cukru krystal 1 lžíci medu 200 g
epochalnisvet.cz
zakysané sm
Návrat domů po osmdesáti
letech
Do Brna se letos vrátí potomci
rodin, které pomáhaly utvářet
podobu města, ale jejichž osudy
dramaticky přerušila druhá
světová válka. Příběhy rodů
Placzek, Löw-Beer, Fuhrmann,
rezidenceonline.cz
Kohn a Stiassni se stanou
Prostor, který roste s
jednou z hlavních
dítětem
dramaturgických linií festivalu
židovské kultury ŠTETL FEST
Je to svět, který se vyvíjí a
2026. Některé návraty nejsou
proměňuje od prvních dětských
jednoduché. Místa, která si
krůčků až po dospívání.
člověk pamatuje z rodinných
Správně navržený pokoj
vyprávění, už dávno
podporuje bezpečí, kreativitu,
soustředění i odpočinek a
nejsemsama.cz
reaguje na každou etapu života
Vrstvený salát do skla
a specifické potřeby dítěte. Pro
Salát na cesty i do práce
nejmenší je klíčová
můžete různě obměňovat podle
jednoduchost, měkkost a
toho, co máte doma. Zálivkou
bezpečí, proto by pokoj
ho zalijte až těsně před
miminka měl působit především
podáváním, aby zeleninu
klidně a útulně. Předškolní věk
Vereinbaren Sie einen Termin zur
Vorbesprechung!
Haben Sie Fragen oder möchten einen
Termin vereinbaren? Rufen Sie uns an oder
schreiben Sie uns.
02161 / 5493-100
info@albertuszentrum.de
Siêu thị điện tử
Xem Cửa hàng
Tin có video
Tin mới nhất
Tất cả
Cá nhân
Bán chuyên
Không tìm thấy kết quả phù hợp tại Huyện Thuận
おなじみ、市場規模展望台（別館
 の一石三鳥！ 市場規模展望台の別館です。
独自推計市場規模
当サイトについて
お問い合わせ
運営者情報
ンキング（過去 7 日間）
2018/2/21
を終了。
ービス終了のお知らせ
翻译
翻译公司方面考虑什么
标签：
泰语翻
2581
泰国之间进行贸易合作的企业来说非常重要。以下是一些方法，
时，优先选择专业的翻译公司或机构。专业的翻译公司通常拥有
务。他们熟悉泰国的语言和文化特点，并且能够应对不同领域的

# # # #

### REQUEST
What lines in the data above carry "který"? Return them all.

### ANSWER SPACE
Prostor, který roste s
Je to svět, který se vyvíjí a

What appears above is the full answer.